O orçamento da União Europeia, financiado pelos contribuintes europeus, cujo objetivo deverá ser a melhoria das condições de vida daqueles, não pode continuar a perigar, ao nível da responsabilização pela sua saudável execução, ante aqueles que utilizam abusivamente o dinheiro de todos. Presume-se, que os casos fraudulentos, nas receitas e despesas, representem anualmente cerca de 600 milhões de euros, podendo supor-se que o montante real seja ainda mais elevado, dado não haver notícia de todos os casos.
É, portanto, legítima, a expectativa que os cidadãos da União Europeia depositam, no sentido de verem ser encetadas medidas de luta preventivas e reativas, contra atividades ilegais que ponham em causa os seus interesses financeiros. De acordo com as sondagens do Eurobarómetro dos últimos anos, o incremento da capacidade da União, de combate à criminalidade, está consecutivamente no topo, das preocupações dos cidadãos europeus.
No sentido da consolidação da confiança pública europeia, sobre a correta utilização do dinheiro, desde há vários anos que as instituições europeias, desenvolvem mecanismos legais e operacionais convergentes ao denominador comum. Ainda no contexto do Tratado de Maastricht (Tratado da União Europeia), entre 1995 e 1997 foram aprovados os primeiros recursos relevantes, de uma base comum em matéria de proteção penal dos interesses financeiros da União, denominados “instrumentos PIF”.
De lá, aos dias de hoje, a evolução foi penosa, pouco expressiva ao nível dos resultados (como bem atestam, as insuficientes ratificações daqueles instrumentos, pelos Estados-Membros), mas por outro lado, incrementada, no que ao alinhamento de conceitos e legislações diz respeito, fator este fundamental a qualquer avanço materializável. Reconhecendo a urgência de passos definitivos, no combate à criminalidade económico-financeira da União, surgiu em 2001 a primeira Diretiva, que visava a proteção dos fundos da União Europeia, com recurso ao direito penal, beneficiando da vantagem de constituir legislação comunitária formal, ao invés do que até ali sucedera.

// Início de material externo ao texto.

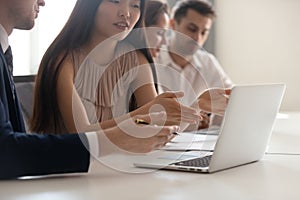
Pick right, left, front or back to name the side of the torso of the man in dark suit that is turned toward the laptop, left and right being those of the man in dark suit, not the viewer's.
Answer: front

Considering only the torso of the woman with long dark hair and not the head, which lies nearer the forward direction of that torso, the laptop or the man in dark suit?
the laptop

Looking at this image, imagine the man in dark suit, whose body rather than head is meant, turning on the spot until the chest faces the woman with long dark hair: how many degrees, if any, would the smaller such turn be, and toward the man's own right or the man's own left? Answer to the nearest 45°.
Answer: approximately 90° to the man's own left

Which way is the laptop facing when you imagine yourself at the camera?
facing away from the viewer and to the left of the viewer

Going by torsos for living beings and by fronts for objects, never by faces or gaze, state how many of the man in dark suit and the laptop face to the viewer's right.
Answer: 1

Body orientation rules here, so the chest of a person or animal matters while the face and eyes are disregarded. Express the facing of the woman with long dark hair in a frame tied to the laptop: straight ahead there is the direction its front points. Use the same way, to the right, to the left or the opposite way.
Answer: the opposite way

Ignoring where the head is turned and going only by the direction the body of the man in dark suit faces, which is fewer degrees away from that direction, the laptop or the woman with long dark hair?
the laptop

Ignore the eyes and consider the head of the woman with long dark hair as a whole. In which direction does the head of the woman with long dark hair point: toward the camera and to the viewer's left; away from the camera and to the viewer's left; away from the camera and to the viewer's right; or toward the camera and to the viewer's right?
toward the camera and to the viewer's right

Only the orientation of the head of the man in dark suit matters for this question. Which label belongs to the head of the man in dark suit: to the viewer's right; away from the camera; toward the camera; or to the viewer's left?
to the viewer's right

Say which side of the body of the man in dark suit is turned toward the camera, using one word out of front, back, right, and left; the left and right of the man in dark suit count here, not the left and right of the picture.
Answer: right

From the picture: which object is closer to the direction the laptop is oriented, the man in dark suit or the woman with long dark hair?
the woman with long dark hair
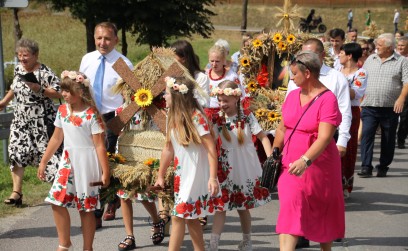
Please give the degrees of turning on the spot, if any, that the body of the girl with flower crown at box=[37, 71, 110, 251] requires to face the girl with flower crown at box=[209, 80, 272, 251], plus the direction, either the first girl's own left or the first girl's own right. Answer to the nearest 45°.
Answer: approximately 135° to the first girl's own left

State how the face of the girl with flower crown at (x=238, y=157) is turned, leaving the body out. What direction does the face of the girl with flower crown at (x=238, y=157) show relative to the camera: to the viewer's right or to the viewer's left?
to the viewer's left

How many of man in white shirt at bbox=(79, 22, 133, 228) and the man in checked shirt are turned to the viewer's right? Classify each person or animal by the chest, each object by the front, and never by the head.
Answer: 0

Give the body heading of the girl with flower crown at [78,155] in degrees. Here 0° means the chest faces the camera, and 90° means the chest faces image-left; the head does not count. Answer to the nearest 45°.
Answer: approximately 45°

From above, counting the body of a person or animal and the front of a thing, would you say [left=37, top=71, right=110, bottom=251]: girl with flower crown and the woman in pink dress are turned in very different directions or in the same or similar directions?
same or similar directions

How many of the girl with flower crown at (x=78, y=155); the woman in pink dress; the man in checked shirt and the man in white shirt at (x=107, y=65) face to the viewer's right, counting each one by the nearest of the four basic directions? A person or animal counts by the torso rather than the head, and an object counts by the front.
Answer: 0

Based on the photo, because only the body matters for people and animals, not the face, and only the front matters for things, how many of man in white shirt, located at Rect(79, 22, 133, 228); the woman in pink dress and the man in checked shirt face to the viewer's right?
0

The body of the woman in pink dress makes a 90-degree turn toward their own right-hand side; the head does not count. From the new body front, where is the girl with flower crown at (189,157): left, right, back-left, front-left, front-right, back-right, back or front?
front-left

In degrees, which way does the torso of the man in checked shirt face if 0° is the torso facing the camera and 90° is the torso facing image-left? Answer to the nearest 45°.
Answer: approximately 45°

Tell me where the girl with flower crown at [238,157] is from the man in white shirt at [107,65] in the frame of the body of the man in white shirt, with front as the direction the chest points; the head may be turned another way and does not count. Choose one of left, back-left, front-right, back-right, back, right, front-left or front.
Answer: left

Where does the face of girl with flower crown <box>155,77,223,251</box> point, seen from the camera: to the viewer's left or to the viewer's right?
to the viewer's left

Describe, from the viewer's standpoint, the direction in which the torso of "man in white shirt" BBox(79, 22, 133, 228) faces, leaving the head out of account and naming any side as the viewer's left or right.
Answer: facing the viewer and to the left of the viewer

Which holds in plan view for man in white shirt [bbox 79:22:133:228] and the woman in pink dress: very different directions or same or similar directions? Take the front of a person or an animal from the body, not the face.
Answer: same or similar directions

No entrementes, a discussão em torno da criação, por vários Estados-Membros,através de um processo de cooperação reforçada, da Procuradoria Europeia, organismo europeu independente com autoridade, sob certas condições, para investigar e intentar ações judiciais em caso de fraude em detrimento da UE e de outras infrações lesivas dos interesses financeiros da União, e prevista nos Tratados, desde 2009, tem vindo a retardar o processo. Portugal, porém, sai incólume desta culpa, pois faz parte da pool inicial, de dezasseis Estados-Membros, que subscreveram a carta de notificação às três instituições europeias, que comunica a intenção de instituir aquela entidade.
No passado dia 25 de abril, o Conselho Europeu aprovou nova Diretiva, fundada no artigo 83º (nºs 1 e 2), do Tratado de Funcionamento da União Europeia (a aguardar votação no Parlamento Europeu), que quando for transposta para a ordem jurídica nacional, constituirá, por certo, um instrumento fundamental na melhoria da ação penal e consequentes sanções a aplicar, no que respeita aos crimes lesivos das finanças da UE, desde logo no que respeita à recuperação de fundos, indevidamente gastos.
Assim se espera.
O escopo fundamental daquela Diretiva, manifesta-se na previsão de regras comuns de abordagem, às infrações lesivas do Orçamento da UE. Estas infrações, incluem os denominados “eurocrimes”, que correspondem a casos de fraude, e outros crimes conexos, como a corrupção ativa e passiva, a apropriação ilegítima de fundos, o branqueamento de capitais e os casos graves de fraude ao IVA transfronteiras, quando ultrapassarem o limiar de 10 milhões de euros.
Também ao nível processual formal, a previsão de regras mínimas, sobre os prazos de prescrição, dentro dos quais os casos têm de ser investigados e as ações penais instauradas, ou as relativas às sanções (que se reclamam efetivas, proporcionadas e dissuasivas, e delimitadas em consonância com o espetro, que os princípios gerais do direito penal pressupõem), que incluem a possibilidade de penas de prisão para os casos mais graves, asseveram os pilares de segurança jurídica, contribuindo para a consolidação de um direito penal europeu coerente que, acautelando as medidas de proteção de suspeitos, acusados e vítimas, promova a qualidade da Justiça.
Ignorando-se ainda as consequências dogmáticas, políticas e práticas desta iniciativa, no contexto work in progress em que ainda está a edificação do direito penal europeu, parece-nos suficientemente estabilizada a premissa que, combater o ilícito global, com soluções apenas locais, é, definitivamente, uma estratégia votada ao insucesso.